• _Te lezen tekst_:
┌──
Jean-Michel van Schouwburg, ImproJazz

Sound of Music

Birgit Ulher är nog en av de jämnaste och starkaste friformarna. Med sin trumpet skapar hon långa flöden, där både luft och mässing blandas; till detta lägger vi olika små objekt, högtalare och vad vet jag för förstärkta grejer. De blir aldrig riktigt lika abstrakta saker ur Cages förråd som hos Keith Rowe. Här är det fullt påtagligt, hörbart. Njutbart, kan jag också tillägga.

Ulhers sju duostycken med altsaxofonisten Heddy Boubaker är en enda lång rad av lyckokast. De hakar i varandra, ibland byter instrumenten så att säga plats, de låter i alla fall inte som förväntat. Små föremål kvider och piper och framför allt är det en lycklig orgie av utandningsluft, läppar och metall i ett ständigt flöde.

Än en gång en spännande skiva med Ulher. Numera klassisk friform, visst, men så personligt och lättsamt att vem som helst måste ge sig. Dessutom med en strålande förpackning: dämpat grön mot svart och med utsökt stil. Vackert skuret dessutom.
└──
• _Gegevens_:
┌──
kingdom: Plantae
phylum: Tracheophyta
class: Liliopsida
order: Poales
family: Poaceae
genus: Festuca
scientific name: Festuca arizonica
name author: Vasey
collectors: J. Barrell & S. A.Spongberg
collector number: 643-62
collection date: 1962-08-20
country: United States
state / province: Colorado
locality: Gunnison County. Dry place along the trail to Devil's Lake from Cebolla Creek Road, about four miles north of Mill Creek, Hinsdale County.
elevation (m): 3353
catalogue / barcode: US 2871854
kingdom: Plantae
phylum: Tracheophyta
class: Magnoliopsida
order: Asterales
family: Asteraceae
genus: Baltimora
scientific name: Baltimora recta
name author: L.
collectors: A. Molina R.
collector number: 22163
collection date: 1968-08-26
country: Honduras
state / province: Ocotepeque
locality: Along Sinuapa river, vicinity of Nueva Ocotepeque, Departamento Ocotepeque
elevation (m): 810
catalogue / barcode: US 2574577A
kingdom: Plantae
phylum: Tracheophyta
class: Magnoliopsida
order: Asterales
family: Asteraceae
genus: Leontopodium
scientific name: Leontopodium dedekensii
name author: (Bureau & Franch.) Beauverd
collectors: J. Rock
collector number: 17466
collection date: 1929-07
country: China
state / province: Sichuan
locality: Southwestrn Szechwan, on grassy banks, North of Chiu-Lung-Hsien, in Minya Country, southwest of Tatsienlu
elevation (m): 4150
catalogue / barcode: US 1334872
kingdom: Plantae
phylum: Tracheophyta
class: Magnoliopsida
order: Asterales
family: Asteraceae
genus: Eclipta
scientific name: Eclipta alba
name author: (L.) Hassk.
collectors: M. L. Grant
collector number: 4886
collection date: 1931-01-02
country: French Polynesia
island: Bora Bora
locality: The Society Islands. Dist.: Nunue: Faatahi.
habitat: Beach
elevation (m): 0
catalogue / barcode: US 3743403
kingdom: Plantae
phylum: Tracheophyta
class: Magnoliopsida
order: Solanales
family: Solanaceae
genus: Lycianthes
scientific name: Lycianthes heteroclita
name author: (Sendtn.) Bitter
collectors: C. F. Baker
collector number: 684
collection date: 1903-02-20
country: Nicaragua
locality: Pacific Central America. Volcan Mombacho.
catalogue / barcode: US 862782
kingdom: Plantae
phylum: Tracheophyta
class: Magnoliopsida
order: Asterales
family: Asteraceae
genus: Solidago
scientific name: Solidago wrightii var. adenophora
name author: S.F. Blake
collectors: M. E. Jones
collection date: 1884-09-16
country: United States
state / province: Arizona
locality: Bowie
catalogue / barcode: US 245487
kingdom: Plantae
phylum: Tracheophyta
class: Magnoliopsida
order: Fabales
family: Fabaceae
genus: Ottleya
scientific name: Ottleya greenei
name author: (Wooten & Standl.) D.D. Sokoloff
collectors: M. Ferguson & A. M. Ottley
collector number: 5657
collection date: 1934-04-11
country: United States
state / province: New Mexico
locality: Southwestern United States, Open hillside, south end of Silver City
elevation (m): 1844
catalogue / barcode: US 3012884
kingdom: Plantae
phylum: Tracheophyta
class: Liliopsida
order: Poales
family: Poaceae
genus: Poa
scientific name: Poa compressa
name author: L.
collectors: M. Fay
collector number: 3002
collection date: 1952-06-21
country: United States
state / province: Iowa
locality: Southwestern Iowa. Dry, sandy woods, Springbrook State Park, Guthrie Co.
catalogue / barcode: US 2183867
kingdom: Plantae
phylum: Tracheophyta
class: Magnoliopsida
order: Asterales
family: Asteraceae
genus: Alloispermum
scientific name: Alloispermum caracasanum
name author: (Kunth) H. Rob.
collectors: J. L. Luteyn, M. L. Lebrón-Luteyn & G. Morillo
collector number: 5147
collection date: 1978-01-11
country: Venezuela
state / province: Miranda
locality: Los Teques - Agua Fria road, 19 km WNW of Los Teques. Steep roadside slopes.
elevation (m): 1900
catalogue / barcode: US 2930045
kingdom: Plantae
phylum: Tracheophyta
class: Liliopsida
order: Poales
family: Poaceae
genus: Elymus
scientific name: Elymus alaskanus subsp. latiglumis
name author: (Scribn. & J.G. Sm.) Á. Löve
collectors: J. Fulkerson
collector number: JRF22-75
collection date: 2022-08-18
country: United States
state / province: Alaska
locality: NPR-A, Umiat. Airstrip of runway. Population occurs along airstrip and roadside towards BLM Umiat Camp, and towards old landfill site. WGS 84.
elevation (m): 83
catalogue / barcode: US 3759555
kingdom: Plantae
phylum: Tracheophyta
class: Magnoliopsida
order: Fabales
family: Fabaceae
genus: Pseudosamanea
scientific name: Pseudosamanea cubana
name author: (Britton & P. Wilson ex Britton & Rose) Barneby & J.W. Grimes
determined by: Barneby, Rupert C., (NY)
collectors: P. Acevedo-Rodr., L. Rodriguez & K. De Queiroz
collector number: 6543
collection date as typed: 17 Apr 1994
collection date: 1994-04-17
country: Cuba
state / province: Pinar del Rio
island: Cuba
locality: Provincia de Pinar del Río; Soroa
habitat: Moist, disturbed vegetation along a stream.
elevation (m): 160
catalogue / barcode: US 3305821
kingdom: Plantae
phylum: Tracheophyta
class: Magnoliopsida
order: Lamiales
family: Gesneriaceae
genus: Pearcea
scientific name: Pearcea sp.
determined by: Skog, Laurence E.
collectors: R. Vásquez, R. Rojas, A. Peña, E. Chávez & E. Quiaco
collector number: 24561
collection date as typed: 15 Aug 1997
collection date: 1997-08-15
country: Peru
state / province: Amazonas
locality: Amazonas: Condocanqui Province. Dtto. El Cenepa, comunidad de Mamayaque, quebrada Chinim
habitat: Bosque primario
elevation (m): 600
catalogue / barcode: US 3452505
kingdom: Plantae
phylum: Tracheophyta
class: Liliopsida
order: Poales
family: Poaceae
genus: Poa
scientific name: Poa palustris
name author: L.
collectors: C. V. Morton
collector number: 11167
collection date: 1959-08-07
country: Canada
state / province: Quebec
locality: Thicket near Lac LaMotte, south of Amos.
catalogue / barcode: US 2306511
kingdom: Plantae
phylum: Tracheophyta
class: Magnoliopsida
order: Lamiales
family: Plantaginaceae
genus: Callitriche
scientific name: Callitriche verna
└──
• _De opdrachten_:
[A] Beantwoord over de tekst over Birgit Ulher de volgende vragen:
(i) Op welk instrument speelt Birgit Ulher?
(ii) Hoeveel duostukken speelt Ulher met Heddy Boubaker?
(iii) Welke kleuren heeft de verpakking van de plaat?
[B] Druk uit de tekst over Birgit Ulher het deel af dat opent met de woorden "Birgit Ulher är" en sluit met "jag också tillägga.".
Voor het werk met de tekst zijn de rijen niet nodig.

• _Antwoorden per opdracht_:
[A]
(i) Trompet.
(ii) Zeven.
(iii) Gedempt groen tegen zwart.

[B]
Birgit Ulher är nog en av de jämnaste och starkaste friformarna. Med sin trumpet skapar hon långa flöden, där både luft och mässing blandas; till detta lägger vi olika små objekt, högtalare och vad vet jag för förstärkta grejer. De blir aldrig riktigt lika abstrakta saker ur Cages förråd som hos Keith Rowe. Här är det fullt påtagligt, hörbart. Njutbart, kan jag också tillägga.